The mechanism used in the attack against Londoño put back on the table the alleged links between the Spanish ETA and the FARC. The lapa bomb detonated on Tuesday has traditionally been used by the ETA terrorist group which on the 16th of May was seeking a political solution with President Mariano Rajoy. Spain’s government has rejected calls to negotiate with the leadership of the Basque terrorist group saying the group must disarm and disband before official talks can proceed.
Details about the suspected relationship between ETA and FARC appeared in 2010, when judge Eloy Velasco of the National Court of Spain, presented an indictment against both ETA and FARC members. Evidences found in computers of captured members of the Basque terrorist group revealed that there have been contacts between the guerrilla and terrorist group since 1993.
According to Maria Isabel Ruedo of the Colombian newspaper El Tiempo another possible scenario is that the terrorist attack has been carried out by the extreme-right to blame the FARC, producing a political domino effect that would sabotage negotiations between the guerrilla group and the government and that would discredit the management of public order by President Santos.

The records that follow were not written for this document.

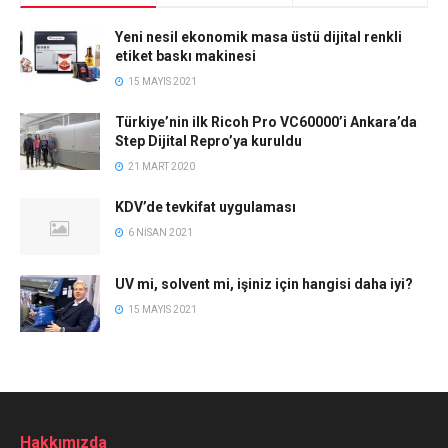
Yeni nesil ekonomik masa üstü dijital renkli
etiket baskı makinesi
15 MAYIS 2021
Türkiye’nin ilk Ricoh Pro VC60000’i Ankara’da
Step Dijital Repro’ya kuruldu
21 MART 2020
KDV’de tevkifat uygulaması
6 NISAN 2021
UV mi, solvent mi, işiniz için hangisi daha iyi?
15 MAYIS 2021
Hakkımızda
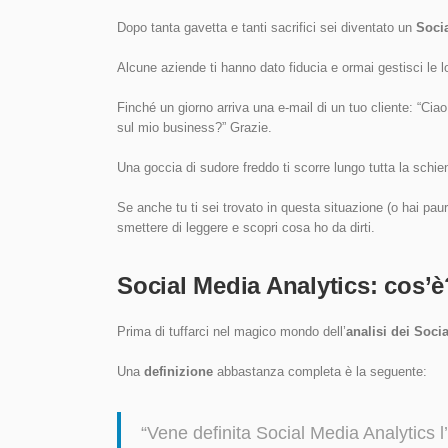
Dopo tanta gavetta e tanti sacrifici sei diventato un
Soci
Alcune aziende ti hanno dato fiducia e ormai gestisci le l
Finché un giorno arriva una e-mail di un tuo cliente: “Ciao,
sul mio business?” Grazie.
Una goccia di sudore freddo ti scorre lungo tutta la sc
Se anche tu ti sei trovato in questa situazione (o hai paura
smettere di leggere e scopri cosa ho da dirti.
Social Media Analytics: cos’è
Prima di tuffarci nel magico mondo dell’
analisi dei Soci
Una
definizione
abbastanza completa è la seguente:
“Vene definita Social Media Analytics l’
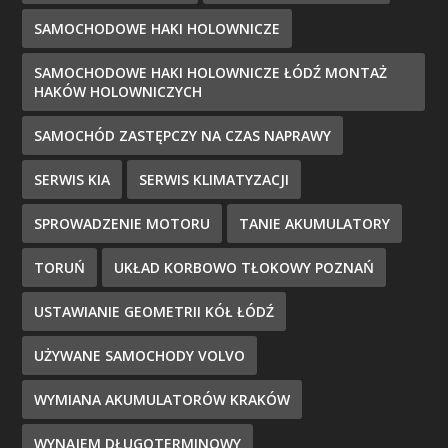
SAMOCHODOWE HAKI HOLOWNICZE
SAMOCHODOWE HAKI HOLOWNICZE ŁÓDŹ MONTAŻ
HAKÓW HOLOWNICZYCH
SAMOCHÓD ZASTĘPCZY NA CZAS NAPRAWY
SERWIS KIA
SERWIS KLIMATYZACJI
SPROWADZENIE MOTORU
TANIE AKUMULATORY
TORUŃ
UKŁAD KORBOWO TŁOKOWY POZNAŃ
USTAWIANIE GEOMETRII KÓŁ ŁÓDŹ
UŻYWANE SAMOCHODY VOLVO
WYMIANA AKUMULATORÓW KRAKÓW
WYNAJEM DŁUGOTERMINOWY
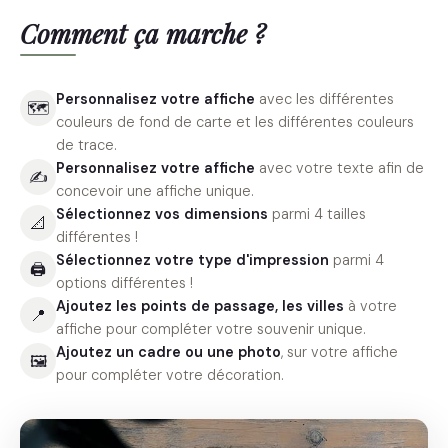
Comment ça marche ?
Personnalisez votre affiche
avec les différentes
🗺
couleurs de fond de carte et les différentes couleurs
de trace.
Personnalisez votre affiche
avec votre texte afin de
✍️
concevoir une affiche unique.
Sélectionnez vos dimensions
parmi 4 tailles
📐
différentes !
Sélectionnez votre type d'impression
parmi 4
🖨
options différentes !
Ajoutez les points de passage, les villes
à votre
📍
affiche pour compléter votre souvenir unique.
Ajoutez un cadre ou une photo
, sur votre affiche
🖼
pour compléter votre décoration.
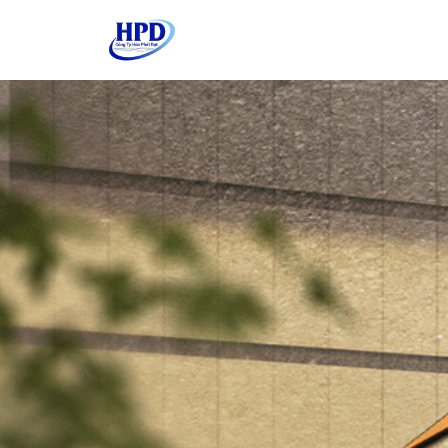
Nhảy đến nội dung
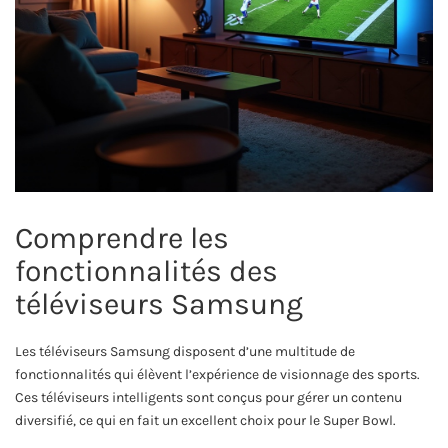
Comprendre les
fonctionnalités des
téléviseurs Samsung
Les téléviseurs Samsung disposent d’une multitude de
fonctionnalités qui élèvent l’expérience de visionnage des sports.
Ces téléviseurs intelligents sont conçus pour gérer un contenu
diversifié, ce qui en fait un excellent choix pour le Super Bowl.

Under former Colombian President Alvaro Uribe and current President Santos, the FARC has been depleted in numbers and resources. Colombian military operations such as ‘Operation Jaque’ (Operación Jaque) resulted in the freedom of 15 hostages held by the FARC, including former Colombian presidential candidate Ingrid Betancourt. Last year the Colombian military ‘Operation Odysseus’ killed FARC leader Alfonso Cano. Peace talks between the rebel group and the government remain shadowed by difficulties, but recent improvements gave hope to Colombians.
If the FARC are blameworthy for the explosion will peace talks downgrade? Is this an ulterior provocation or a way to shut the mouth to those who are against negotiating? Does this mean that fringes of the revolutionary guerrilla are out of control, indomitable even by its own leaders?
United Stated-Colombia Free Trade Agreement
Hours before the deadly incident an explosive device in a parked car near Bogotà’s police headquarters was defused while the United States-Colombia Trade Promotion Agreement (CTPA) (Tratado de Libre Comercio entre Colombia y Estados Unidos (TLC) went into effect, six years after the signing.
The initial feelings that related the bomb blast to the CTPA have been almost immediately refuted. The bilateral free trade agreement between the United States and Colombia will eliminate tariffs and other barriers to trade in goods and services between the two countries but it nevertheless created discontent among a slice of the population who fears a potential invasion by US goods.
The feeling is that the agreement is unbalanced and that it favours the United States rather than Colombia, some arguing that this is a way to payback the US for their military aid to fight against terrorism, Narcos and rebel groups.
While the US-Colombia free trade agreement is already effective, the EU is still in the process of ratification. If some firmly push for it, others such as MEP Willy Meyer member of the Delegation for relations with the countries of the Andean Community affirm “the EU-Colombia free trade agreement cannot go ahead if basic human rights standards are not being met”. In contrast, Colombian Vice-President Angelino Garzòn advocates for the Free Trade Agreement with Europe as the best way forward in protecting human rights.
Now more than ever, human rights and security are burning issues in Colombia. Are trade agreements an ulterior instrument for the Colombian government to improve the situation in terms of human rights, or a ‘prize’ accorded only if human rights standards are being met?